Required action:
Look for "team" in the listing below. Gather each line that contains it.

Start of Block

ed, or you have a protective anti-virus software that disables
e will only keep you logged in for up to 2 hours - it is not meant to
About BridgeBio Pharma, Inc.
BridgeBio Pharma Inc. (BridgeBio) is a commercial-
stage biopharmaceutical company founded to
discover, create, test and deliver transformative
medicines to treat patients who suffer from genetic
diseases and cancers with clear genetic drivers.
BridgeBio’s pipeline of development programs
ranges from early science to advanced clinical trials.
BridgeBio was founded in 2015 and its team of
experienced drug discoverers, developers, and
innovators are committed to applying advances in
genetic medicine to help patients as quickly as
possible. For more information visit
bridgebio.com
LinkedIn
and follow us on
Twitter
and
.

End of Block
Start of Block

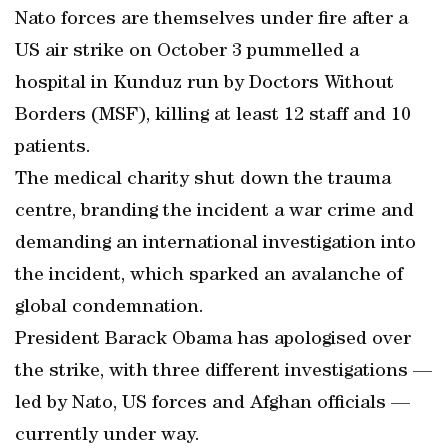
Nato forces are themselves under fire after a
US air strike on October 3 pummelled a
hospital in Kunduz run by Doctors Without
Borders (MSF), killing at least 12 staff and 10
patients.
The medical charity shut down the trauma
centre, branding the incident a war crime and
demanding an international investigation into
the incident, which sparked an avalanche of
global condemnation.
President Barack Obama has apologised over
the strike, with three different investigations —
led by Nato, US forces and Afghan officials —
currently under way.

End of Block
Start of Block

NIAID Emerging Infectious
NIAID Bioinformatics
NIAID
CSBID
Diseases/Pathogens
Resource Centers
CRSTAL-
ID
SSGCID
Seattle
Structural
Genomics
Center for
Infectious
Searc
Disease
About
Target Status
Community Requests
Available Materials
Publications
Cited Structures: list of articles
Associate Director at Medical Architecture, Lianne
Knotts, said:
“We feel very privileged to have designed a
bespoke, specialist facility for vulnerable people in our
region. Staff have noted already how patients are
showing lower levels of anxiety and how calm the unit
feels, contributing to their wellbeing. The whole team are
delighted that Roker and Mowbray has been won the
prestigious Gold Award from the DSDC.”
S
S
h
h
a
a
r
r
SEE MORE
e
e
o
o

End of Block

Solution to the problem:
BridgeBio was founded in 2015 and its team of
feels, contributing to their wellbeing. The whole team are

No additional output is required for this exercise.